Set problem – Retype the lines of the data between the line holding "locality: In New Castle County. Wilmington." and the line holding "state / province: Georgia", inclusive, with nothing changed.

Stored data –
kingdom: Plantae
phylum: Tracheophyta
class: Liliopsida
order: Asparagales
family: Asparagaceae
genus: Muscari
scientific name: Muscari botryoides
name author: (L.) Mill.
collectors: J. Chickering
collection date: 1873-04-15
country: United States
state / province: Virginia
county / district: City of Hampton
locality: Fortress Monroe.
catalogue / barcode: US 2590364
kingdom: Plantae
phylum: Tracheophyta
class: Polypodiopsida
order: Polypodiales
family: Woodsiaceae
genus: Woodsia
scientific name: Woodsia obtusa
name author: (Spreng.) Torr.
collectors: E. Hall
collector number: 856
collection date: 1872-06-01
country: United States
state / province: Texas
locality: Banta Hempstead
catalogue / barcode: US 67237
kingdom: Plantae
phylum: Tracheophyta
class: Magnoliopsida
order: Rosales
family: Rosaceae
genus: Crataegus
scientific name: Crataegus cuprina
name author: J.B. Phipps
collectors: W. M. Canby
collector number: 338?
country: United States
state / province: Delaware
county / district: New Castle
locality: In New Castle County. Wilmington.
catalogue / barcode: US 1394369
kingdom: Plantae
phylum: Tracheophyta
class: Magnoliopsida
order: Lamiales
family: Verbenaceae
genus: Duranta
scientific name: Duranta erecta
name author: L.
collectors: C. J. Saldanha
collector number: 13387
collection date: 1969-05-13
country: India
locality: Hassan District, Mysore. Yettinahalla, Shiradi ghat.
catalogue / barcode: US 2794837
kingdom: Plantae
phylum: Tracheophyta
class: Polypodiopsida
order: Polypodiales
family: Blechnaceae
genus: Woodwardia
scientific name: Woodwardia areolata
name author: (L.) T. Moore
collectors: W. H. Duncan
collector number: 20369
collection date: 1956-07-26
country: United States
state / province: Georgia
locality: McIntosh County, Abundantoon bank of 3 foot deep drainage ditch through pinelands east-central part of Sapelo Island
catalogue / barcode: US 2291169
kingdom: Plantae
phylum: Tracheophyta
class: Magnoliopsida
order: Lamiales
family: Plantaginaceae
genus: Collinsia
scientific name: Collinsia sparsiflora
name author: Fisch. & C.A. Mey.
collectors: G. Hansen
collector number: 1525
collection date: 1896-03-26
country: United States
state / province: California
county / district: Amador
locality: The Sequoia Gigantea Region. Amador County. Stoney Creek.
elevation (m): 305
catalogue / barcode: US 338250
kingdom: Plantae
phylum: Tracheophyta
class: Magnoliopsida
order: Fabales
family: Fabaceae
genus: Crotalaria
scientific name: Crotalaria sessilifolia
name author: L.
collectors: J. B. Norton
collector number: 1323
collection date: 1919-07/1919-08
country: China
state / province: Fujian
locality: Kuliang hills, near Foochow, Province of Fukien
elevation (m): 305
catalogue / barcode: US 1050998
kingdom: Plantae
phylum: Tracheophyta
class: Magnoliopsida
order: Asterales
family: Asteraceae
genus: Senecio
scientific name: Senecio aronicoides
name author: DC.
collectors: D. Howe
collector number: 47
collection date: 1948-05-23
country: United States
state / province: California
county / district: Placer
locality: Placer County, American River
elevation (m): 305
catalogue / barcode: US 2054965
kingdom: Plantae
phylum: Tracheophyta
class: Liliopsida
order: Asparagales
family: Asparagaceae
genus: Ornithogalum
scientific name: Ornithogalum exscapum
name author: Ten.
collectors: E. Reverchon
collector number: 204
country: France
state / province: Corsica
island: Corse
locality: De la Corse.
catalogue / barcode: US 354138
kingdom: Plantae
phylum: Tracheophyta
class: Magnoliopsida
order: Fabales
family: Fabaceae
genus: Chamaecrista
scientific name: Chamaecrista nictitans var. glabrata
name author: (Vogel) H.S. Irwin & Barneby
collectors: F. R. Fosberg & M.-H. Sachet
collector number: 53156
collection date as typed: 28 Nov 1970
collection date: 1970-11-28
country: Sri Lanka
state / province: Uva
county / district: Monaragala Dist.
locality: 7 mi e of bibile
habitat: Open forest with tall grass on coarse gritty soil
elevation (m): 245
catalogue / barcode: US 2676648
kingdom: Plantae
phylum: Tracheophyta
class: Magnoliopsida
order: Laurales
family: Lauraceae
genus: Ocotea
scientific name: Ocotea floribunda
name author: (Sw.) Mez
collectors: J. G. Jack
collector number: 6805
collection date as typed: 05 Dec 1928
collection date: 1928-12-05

Task result –
locality: In New Castle County. Wilmington.
catalogue / barcode: US 1394369
kingdom: Plantae
phylum: Tracheophyta
class: Magnoliopsida
order: Lamiales
family: Verbenaceae
genus: Duranta
scientific name: Duranta erecta
name author: L.
collectors: C. J. Saldanha
collector number: 13387
collection date: 1969-05-13
country: India
locality: Hassan District, Mysore. Yettinahalla, Shiradi ghat.
catalogue / barcode: US 2794837
kingdom: Plantae
phylum: Tracheophyta
class: Polypodiopsida
order: Polypodiales
family: Blechnaceae
genus: Woodwardia
scientific name: Woodwardia areolata
name author: (L.) T. Moore
collectors: W. H. Duncan
collector number: 20369
collection date: 1956-07-26
country: United States
state / province: Georgia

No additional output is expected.